Our research focuses on the co-design of algorithms and hardware for better understanding, search, and reduced complexity training of deep neural networks for machine learning applications.


Neural networks in machine learning are critical drivers of new technologies such as automatic speech recognition, self-driving cars, and computer vision.

Unfortunately, training neural networks is computationally intensive and can take weeks, which severely limits efficient search for network models and hyperparameters. As more data becomes available, the problem is further exacerbated because larger, more effective models become desirable.

The ultimate goal of our research is to democratize and distribute the ability to conduct large-scale neural network training and architecture search at high speed using hardware accelerators.

Project supported by the
NSF CCF-1763747 award

Research Plan

Our interdisciplinary research plan spans theory, hardware architecture and design, software control, and system integration.

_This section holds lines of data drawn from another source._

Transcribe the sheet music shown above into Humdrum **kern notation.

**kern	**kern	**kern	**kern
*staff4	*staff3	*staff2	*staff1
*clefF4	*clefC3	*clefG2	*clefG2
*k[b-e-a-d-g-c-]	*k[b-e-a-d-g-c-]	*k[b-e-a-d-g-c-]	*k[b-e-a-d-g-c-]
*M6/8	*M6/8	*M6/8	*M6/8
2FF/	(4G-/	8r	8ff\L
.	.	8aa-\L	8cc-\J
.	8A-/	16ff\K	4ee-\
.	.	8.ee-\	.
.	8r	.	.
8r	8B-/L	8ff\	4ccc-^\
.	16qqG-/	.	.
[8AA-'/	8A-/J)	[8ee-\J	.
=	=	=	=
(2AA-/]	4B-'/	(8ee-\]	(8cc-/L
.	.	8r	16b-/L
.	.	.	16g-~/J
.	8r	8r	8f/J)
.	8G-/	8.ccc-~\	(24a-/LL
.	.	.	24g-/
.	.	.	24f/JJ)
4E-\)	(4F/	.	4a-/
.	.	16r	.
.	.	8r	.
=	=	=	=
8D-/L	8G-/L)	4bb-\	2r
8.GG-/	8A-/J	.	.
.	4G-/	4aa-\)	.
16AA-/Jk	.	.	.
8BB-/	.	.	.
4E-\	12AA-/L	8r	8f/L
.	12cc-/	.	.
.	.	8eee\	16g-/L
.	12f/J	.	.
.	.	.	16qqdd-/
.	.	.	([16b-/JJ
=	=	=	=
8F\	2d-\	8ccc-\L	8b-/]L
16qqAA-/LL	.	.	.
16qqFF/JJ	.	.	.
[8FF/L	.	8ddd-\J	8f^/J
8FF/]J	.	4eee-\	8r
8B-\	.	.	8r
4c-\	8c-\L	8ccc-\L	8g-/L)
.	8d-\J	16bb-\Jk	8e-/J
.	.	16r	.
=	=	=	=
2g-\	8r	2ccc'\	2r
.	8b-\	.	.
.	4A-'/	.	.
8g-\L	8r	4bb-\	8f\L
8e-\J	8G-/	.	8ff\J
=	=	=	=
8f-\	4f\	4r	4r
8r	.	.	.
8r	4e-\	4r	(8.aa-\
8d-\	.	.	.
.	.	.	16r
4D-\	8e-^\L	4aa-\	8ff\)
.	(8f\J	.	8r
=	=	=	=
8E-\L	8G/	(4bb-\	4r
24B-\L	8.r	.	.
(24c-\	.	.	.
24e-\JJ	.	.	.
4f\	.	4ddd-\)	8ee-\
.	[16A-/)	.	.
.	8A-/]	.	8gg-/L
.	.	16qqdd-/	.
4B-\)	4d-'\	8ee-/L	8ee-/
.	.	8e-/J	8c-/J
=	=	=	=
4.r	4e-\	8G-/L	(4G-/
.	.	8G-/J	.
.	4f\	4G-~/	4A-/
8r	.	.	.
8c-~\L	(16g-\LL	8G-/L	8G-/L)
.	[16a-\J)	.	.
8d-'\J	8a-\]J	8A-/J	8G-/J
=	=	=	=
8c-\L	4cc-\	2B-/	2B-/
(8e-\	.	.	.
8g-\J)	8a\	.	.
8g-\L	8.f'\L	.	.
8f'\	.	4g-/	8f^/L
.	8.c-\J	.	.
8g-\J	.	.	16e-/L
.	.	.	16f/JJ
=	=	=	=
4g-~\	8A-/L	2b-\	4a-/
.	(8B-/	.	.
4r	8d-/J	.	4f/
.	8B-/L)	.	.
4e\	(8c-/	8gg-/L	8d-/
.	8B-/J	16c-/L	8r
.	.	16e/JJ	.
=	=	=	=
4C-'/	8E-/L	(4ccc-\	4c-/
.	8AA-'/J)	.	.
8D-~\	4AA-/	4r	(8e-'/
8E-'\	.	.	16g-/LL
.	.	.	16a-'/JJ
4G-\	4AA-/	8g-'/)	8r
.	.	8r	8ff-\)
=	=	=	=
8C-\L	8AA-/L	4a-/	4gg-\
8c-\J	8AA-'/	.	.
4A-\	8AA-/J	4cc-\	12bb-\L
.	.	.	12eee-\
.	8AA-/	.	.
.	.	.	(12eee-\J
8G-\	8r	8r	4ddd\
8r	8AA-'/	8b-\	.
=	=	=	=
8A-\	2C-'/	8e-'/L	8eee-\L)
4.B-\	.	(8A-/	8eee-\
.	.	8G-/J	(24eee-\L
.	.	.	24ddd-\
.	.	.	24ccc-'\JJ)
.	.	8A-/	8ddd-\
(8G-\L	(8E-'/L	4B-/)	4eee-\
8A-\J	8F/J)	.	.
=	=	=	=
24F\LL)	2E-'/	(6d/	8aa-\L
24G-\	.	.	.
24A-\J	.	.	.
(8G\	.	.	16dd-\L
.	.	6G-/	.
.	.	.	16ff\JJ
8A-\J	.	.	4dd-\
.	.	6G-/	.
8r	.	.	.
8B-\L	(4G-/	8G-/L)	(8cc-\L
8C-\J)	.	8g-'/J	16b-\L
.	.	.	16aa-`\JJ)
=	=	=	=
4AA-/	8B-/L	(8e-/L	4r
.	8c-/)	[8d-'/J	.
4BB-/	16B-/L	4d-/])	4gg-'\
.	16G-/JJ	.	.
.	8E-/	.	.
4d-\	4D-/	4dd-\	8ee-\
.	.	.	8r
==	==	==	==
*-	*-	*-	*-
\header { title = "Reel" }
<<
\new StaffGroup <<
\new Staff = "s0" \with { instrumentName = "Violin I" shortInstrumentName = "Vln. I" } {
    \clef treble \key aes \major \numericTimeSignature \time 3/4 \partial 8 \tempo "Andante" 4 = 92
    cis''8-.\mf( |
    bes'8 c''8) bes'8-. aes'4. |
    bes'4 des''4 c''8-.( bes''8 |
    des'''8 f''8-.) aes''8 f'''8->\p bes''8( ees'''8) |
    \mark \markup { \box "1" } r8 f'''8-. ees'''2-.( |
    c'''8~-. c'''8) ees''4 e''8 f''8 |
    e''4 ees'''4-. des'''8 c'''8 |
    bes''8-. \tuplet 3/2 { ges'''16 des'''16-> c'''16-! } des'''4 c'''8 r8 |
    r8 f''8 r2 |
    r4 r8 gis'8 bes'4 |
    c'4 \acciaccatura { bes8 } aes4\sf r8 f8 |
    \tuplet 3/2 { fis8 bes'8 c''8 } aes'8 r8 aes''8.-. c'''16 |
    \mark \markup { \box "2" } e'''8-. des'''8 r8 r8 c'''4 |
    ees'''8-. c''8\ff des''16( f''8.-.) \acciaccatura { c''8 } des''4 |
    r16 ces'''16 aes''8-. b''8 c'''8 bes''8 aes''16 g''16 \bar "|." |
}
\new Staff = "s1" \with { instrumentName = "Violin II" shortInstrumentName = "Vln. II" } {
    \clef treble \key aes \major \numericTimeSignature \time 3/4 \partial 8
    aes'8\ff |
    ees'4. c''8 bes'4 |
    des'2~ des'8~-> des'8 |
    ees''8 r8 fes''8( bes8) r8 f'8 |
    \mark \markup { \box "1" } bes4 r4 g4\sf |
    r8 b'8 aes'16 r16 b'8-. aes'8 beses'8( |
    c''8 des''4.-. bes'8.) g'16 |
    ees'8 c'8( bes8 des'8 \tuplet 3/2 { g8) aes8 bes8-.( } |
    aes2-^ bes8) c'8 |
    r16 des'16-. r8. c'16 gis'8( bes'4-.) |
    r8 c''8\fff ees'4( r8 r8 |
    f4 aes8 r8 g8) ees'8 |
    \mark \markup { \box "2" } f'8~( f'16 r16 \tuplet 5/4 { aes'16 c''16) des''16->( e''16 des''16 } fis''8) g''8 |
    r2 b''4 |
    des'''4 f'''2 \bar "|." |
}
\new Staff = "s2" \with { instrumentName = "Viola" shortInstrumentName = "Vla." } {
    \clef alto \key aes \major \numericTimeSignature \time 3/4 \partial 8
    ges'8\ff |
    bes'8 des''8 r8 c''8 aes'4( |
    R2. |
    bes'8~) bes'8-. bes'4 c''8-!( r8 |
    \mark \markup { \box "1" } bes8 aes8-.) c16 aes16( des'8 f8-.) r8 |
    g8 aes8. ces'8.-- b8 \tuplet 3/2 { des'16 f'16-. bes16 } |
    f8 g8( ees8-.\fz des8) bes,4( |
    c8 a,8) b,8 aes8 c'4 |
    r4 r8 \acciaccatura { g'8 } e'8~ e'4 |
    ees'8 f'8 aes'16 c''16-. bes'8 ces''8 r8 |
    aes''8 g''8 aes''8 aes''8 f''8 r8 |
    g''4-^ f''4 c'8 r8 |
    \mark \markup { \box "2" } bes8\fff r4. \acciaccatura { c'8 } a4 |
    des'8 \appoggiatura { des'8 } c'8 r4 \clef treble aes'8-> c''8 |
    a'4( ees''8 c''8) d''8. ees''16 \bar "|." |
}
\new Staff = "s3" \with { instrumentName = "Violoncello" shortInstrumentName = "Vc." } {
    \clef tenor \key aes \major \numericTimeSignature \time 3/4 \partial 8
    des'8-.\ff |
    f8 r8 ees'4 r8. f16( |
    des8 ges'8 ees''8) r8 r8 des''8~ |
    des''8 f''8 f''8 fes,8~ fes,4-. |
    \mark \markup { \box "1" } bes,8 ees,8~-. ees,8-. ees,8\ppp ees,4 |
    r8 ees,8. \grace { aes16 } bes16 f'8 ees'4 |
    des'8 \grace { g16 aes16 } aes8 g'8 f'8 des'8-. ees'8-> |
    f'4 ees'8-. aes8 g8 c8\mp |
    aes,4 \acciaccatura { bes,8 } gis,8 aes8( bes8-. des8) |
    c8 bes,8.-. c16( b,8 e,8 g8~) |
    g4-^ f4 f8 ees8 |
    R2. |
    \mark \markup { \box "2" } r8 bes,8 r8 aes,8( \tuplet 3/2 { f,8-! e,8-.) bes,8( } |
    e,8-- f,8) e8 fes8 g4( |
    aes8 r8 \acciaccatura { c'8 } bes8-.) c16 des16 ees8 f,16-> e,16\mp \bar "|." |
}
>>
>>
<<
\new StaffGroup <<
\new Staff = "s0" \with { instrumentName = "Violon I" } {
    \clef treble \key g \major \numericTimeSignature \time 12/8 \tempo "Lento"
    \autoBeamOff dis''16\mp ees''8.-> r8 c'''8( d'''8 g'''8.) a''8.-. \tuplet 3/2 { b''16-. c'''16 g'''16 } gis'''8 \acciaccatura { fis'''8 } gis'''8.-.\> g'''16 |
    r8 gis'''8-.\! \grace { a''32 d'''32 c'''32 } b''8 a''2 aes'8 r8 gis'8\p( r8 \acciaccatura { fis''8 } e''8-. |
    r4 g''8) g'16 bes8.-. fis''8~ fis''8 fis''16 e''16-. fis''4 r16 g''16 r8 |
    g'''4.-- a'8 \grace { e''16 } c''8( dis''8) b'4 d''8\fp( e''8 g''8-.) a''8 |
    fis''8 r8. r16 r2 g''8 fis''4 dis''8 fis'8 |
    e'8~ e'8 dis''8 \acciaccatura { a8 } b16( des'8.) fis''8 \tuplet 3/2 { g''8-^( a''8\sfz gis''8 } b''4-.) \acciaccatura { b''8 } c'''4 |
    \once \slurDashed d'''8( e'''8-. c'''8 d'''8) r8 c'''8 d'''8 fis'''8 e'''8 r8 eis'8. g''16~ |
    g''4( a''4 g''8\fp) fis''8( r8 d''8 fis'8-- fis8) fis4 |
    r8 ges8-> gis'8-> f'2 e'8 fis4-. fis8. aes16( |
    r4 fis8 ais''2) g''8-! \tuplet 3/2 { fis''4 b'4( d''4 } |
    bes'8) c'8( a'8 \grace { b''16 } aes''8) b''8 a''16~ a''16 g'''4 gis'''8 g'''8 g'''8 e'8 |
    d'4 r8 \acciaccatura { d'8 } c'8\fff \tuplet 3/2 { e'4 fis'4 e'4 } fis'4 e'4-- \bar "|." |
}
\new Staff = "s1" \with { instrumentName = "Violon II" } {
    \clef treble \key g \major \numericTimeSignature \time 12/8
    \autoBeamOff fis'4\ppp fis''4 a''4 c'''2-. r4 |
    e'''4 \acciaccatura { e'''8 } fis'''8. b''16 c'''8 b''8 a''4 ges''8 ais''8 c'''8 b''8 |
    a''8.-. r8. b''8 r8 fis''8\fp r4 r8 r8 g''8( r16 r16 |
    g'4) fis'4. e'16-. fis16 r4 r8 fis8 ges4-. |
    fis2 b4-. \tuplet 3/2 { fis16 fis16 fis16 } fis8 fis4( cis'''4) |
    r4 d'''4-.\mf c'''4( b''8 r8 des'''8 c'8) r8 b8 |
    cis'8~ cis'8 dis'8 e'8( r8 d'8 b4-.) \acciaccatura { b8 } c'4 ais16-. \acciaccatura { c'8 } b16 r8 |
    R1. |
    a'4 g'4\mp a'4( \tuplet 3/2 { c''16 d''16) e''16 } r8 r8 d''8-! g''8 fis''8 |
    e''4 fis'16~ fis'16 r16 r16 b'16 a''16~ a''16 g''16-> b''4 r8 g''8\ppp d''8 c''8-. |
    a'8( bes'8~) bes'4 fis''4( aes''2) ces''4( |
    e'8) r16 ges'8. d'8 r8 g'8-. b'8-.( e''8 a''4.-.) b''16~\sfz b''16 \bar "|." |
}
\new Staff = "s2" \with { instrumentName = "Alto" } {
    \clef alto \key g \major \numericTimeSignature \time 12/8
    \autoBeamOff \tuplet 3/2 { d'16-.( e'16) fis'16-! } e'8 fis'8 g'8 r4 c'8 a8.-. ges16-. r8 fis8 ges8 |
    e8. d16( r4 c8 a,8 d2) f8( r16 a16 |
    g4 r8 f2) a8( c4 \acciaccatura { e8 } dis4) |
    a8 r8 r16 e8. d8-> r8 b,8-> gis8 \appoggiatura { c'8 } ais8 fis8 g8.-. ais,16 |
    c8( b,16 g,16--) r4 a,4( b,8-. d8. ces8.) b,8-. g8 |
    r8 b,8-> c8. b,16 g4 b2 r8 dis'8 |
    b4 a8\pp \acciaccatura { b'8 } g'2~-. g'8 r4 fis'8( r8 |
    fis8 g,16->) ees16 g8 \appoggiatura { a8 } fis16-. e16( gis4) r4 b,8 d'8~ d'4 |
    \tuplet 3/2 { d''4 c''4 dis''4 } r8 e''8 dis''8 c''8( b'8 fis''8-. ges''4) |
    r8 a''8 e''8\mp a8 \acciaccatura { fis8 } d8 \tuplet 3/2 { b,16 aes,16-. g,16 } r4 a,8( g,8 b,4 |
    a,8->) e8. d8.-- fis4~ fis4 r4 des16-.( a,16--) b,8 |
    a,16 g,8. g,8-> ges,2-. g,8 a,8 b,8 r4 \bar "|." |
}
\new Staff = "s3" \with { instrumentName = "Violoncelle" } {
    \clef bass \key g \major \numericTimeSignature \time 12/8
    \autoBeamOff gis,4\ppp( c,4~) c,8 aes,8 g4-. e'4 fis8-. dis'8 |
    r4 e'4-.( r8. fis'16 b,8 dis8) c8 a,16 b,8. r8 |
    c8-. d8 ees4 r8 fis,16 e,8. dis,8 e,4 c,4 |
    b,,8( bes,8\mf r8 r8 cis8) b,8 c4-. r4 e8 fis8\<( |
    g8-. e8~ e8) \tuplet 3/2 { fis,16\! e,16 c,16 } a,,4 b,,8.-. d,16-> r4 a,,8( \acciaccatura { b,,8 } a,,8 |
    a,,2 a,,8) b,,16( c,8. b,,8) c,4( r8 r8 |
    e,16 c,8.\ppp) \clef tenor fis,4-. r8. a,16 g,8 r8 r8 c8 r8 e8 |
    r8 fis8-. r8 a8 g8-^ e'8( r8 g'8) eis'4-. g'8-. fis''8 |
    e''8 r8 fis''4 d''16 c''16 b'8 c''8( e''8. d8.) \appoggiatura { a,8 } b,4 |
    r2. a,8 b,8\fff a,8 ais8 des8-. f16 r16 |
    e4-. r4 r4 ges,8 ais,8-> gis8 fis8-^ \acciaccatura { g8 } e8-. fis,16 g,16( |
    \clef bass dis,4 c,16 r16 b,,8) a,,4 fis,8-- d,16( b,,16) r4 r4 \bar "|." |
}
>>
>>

We propose a new class of pre-defined sparse neural networks co-designed with parallel and reconfigurable hardware architectures that maximize circuit speed in Field Programmable Gate Arrays (FPGAs). Algorithm-hardware co-design differentiates our approach from previous work where sparsity is enforced during or at the end of training.

Our research is applied to simplify and automate neural architecture search by developing software and algorithms for system performance analysis, scheduling and managing multiple FPGA boards.